Speaking at a meeting with Kitack Lim, Secretary General of the IMO, to discuss the ongoing challenges facing the sector, Guy Platten, Secretary General of the International Chamber of Shipping said:
“With no vaccine currently available to tackle the Coronavirus, all industries and governments must take appropriate steps to contain the spread. Shipping is responsible for 90% of global trade and recognises its responsibility in helping tackle this global health issue whilst ensuring that the wheels of global trade continue to turn.
“This document in the result of careful and considered collaboration with international partners. It is intended to be comprehensive, but also easy to understand and implement. Providing shipowners and operators who are dealing with the sharp end of the crisis with the reassurance and guidance needed to continue to carry out their operations.
“We are, however, conscious of the fluid nature of the situation, and will continue to work with international bodies to ensure our guidance is in line with the most up to date developments.”

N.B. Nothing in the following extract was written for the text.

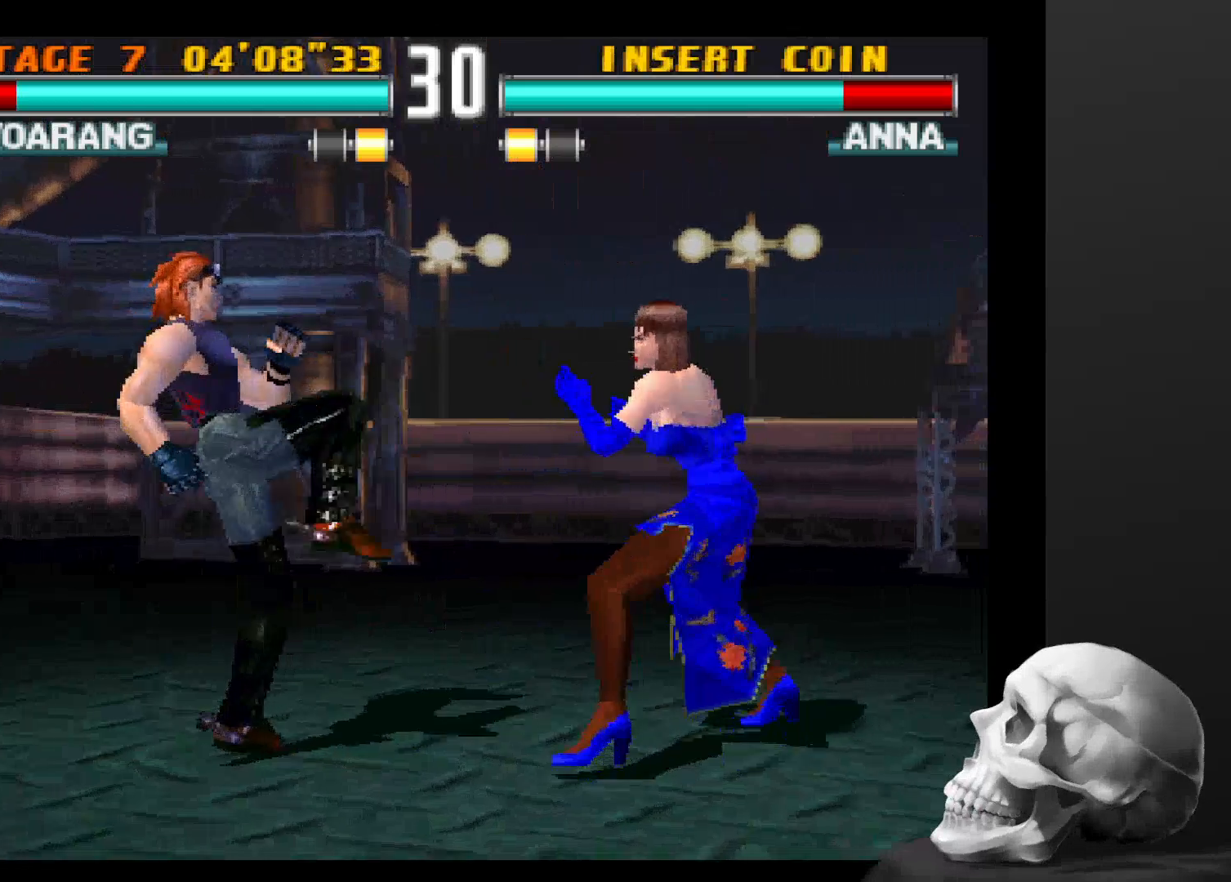
{"buttons": [], "left_stick": "center", "right_stick": "center", "events": [[334, "CIRCLE", "down"], [434, "CIRCLE", "up"]]}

The guidance document has been designed to support all types of ships which operate in international waters with the most up to date and effective information needed to limit the spread of the Coronavirus. It will be distributed to seafarers through the International Chamber of Shipping’s network of national member associations, is free to download from the ICS website www.ics-shipping.org and will be shared via social media. The International Maritime Organization will circulate the ICS guidance on COVID-19 as an annex to an IMO circular letter and other shipping organisations will also be encouraged to distribute the guidance to ensure that it receives the widest distribution possible.

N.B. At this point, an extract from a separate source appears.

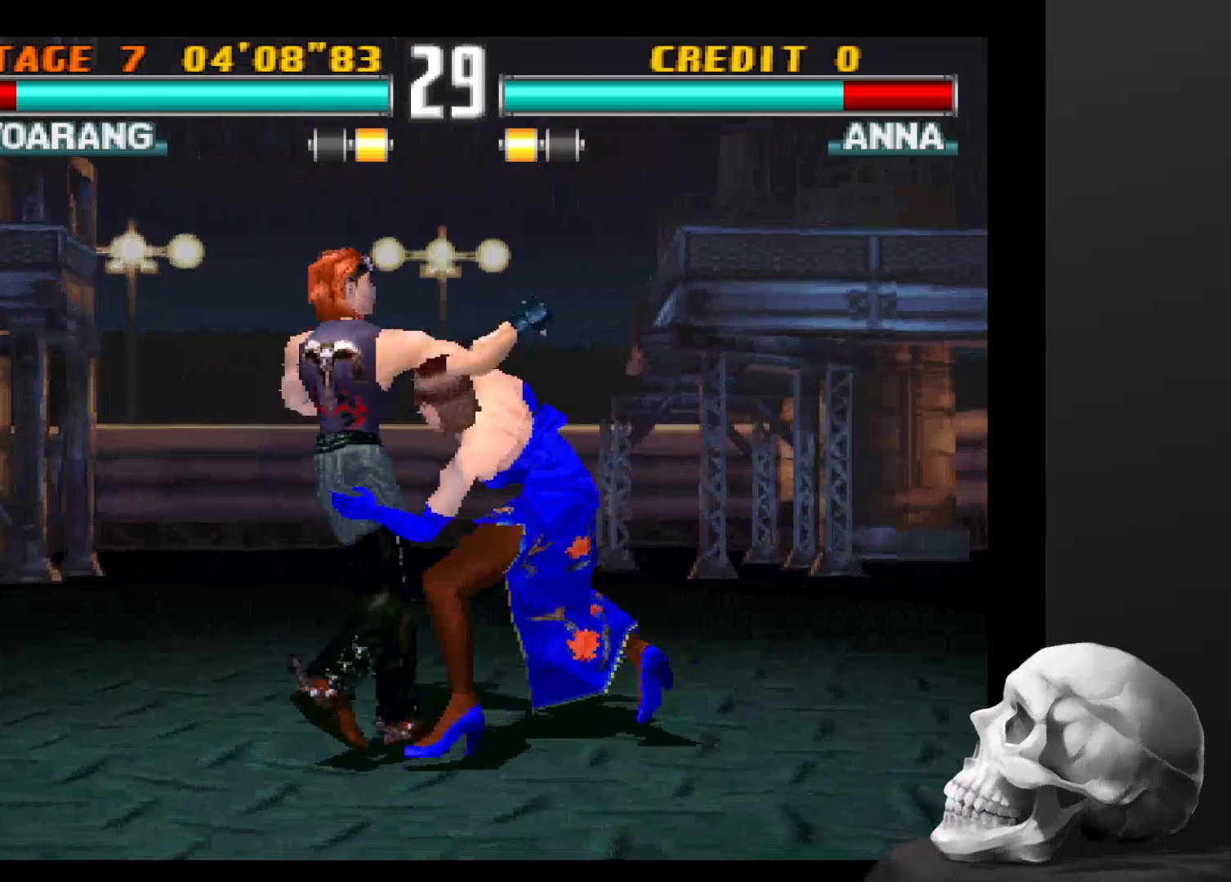
{"buttons": [], "left_stick": "center", "right_stick": "center", "events": []}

Rod Nairn, the chief executive officer of Shipping Australia – the peak national association representing major shipping lines, ship agents and shipping service providers, commented:
“Shipping Australia and its member lines continue to ensure that all available measures are in place to protect the health and well-being seafarers and constrain the spread the virus. These precautionary measures, and the limited interactions with between crews and local people in during port visits, mean that crews of cargo ships present an extremely low risk vector for the virus.
“It is disappointing that some Australian ports continue to place additional restrictions on ship entry than the Australian Government has deemed necessary. This action has further disrupted the international supply chain forcing shipping lines to blank services and alter their port call rotations adding costs and causing inconvenience to end users.”